With Date converted to datetime so it can be used as DateTimeIndex, which will be important for the rolling_count with daily frequency
df.Date = pd.to_datetime(df.Date)
1) calculate the difference in days between games per team:
df['days_between'] = df.groupby('Team')['Date'].diff() - timedelta(days=1)
2) calculate the rolling count of games for the last 5 days per team:
df['game_count'] = 1
rolling_games_count = df.set_index('Date').groupby('Team').apply(lambda x: pd.rolling_count(x, window=5, freq='D')).reset_index()

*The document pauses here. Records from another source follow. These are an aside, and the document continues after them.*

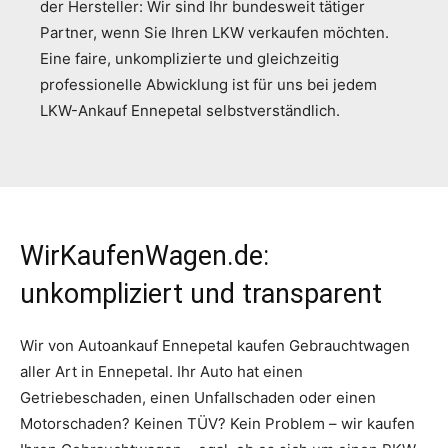
der Hersteller: Wir sind Ihr bundesweit tätiger
Partner, wenn Sie Ihren LKW verkaufen möchten.
Eine faire, unkomplizierte und gleichzeitig
professionelle Abwicklung ist für uns bei jedem
LKW-Ankauf Ennepetal selbstverständlich.
WirKaufenWagen.de:
unkompliziert und transparent
Wir von Autoankauf Ennepetal kaufen Gebrauchtwagen
aller Art in Ennepetal. Ihr Auto hat einen
Getriebeschaden, einen Unfallschaden oder einen
Motorschaden? Keinen TÜV? Kein Problem – wir kaufen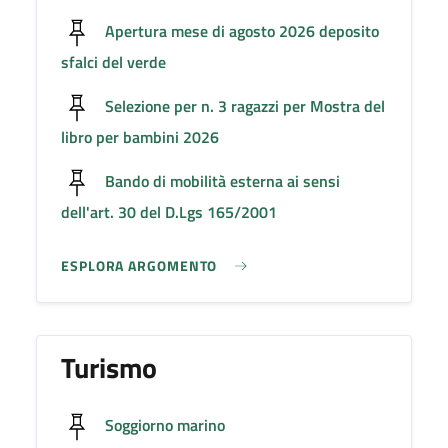
Apertura mese di agosto 2026 deposito
sfalci del verde
Selezione per n. 3 ragazzi per Mostra del
libro per bambini 2026
Bando di mobilità esterna ai sensi
dell'art. 30 del D.Lgs 165/2001
ESPLORA ARGOMENTO
Turismo
Soggiorno marino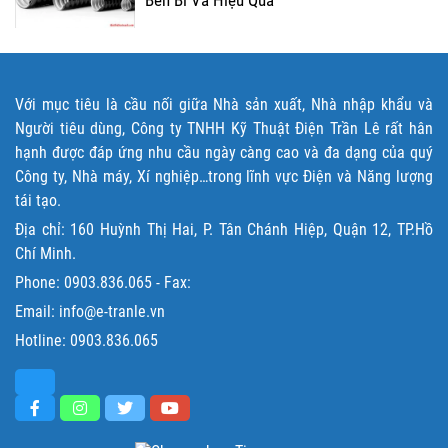
Bền Bỉ Và Hiệu Quả
Với mục tiêu là cầu nối giữa Nhà sản xuất, Nhà nhập khẩu và
Người tiêu dùng, Công ty TNHH Kỹ Thuật Điện Trần Lê rất hân
hạnh được đáp ứng nhu cầu ngày càng cao và đa dạng của quý
Công ty, Nhà máy, Xí nghiệp…trong lĩnh vực Điện và Năng lượng
tái tạo.
Địa chỉ: 160 Huỳnh Thị Hai, P. Tân Chánh Hiệp, Quận 12, TP.Hồ
Chí Minh.
Phone:
0903.836.065
- Fax:
Email: info@e-tranle.vn
Hotline:
0903.836.065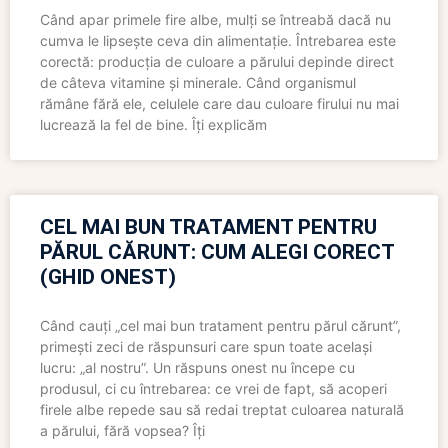
Când apar primele fire albe, mulți se întreabă dacă nu
cumva le lipsește ceva din alimentație. Întrebarea este
corectă: producția de culoare a părului depinde direct
de câteva vitamine și minerale. Când organismul
rămâne fără ele, celulele care dau culoare firului nu mai
lucrează la fel de bine. Îți explicăm
CEL MAI BUN TRATAMENT PENTRU
PĂRUL CĂRUNT: CUM ALEGI CORECT
(GHID ONEST)
Când cauți „cel mai bun tratament pentru părul cărunt”,
primești zeci de răspunsuri care spun toate același
lucru: „al nostru”. Un răspuns onest nu începe cu
produsul, ci cu întrebarea: ce vrei de fapt, să acoperi
firele albe repede sau să redai treptat culoarea naturală
a părului, fără vopsea? Îți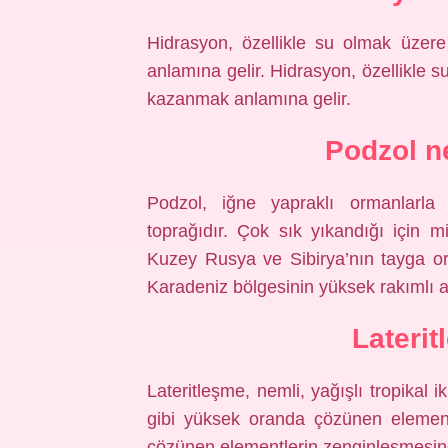
Hidrasyon, özellikle su olmak üzer
anlamına gelir. Hidrasyon, özellikle s
kazanmak anlamına gelir.
Podzol n
Podzol, iğne yapraklı ormanlarla k
toprağıdır. Çok sık yıkandığı için mi
Kuzey Rusya ve Sibirya’nın tayga orm
Karadeniz bölgesinin yüksek rakımlı a
Lateri
Lateritleşme, nemli, yağışlı tropikal
gibi yüksek oranda çözünen element
çözünen elementlerin zenginleşmesine 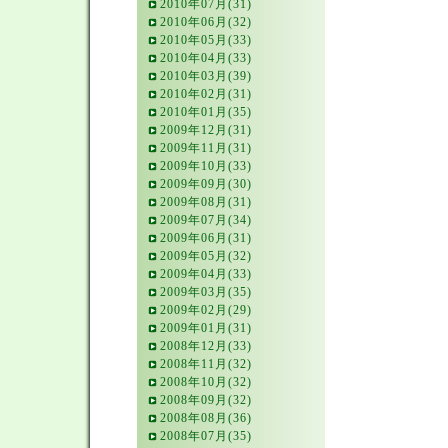
2010年07月(31)
2010年06月(32)
2010年05月(33)
2010年04月(33)
2010年03月(39)
2010年02月(31)
2010年01月(35)
2009年12月(31)
2009年11月(31)
2009年10月(33)
2009年09月(30)
2009年08月(31)
2009年07月(34)
2009年06月(31)
2009年05月(32)
2009年04月(33)
2009年03月(35)
2009年02月(29)
2009年01月(31)
2008年12月(33)
2008年11月(32)
2008年10月(32)
2008年09月(32)
2008年08月(36)
2008年07月(35)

df = df.drop('game_count', axis=1).merge(rolling_games_count, on=['Team', 'Date'], how='left')
to get:
Date Team days_between game_count
0 2015-10-27 CHI NaT 1
1 2015-10-28 IND NaT 1
2 2015-10-29 CHI 1 days 2
3 2015-10-30 CHI 0 days 3
4 2015-11-01 IND 3 days 2
5 2015-11-02 CHI 2 days 3
6 2015-11-04 CHI 1 days 2
7 2015-11-04 IND 2 days 2
If you were to
df = pd.DataFrame({'Team':['CHI','IND','CHI','CHI','IND','CHI','CHI','IND'], 'Date': [date(2015,10,27),date(2015,10,28),date(2015,10,29),date(2015,10,30),date(2015,11,1),date(2015,11,2),date(2015,11,4),date(2015,12,10)]})
df['game'] = 1 # initialize a game to count.
df['nb_games'] = df.groupby('Team')['game'].apply(pd.rolling_count, 5)
you get the surprising result (one Date changed to one month later)
Date Team game nb_games
0 2015-10-27 CHI 1 1
2 2015-10-29 CHI 1 2
3 2015-10-30 CHI 1 3
5 2015-11-02 CHI 1 4
6 2015-11-04 CHI 1 5
1 2015-10-28 IND 1 1
4 2015-11-01 IND 1 2
7 2015-12-10 IND 1 3
of nb_games=3 for a later date in December, when there were no games during the last five days. Unless you convert to datetime, you only count the last five entries in the DataFrame, so you'll always get five for a team with more than five games played.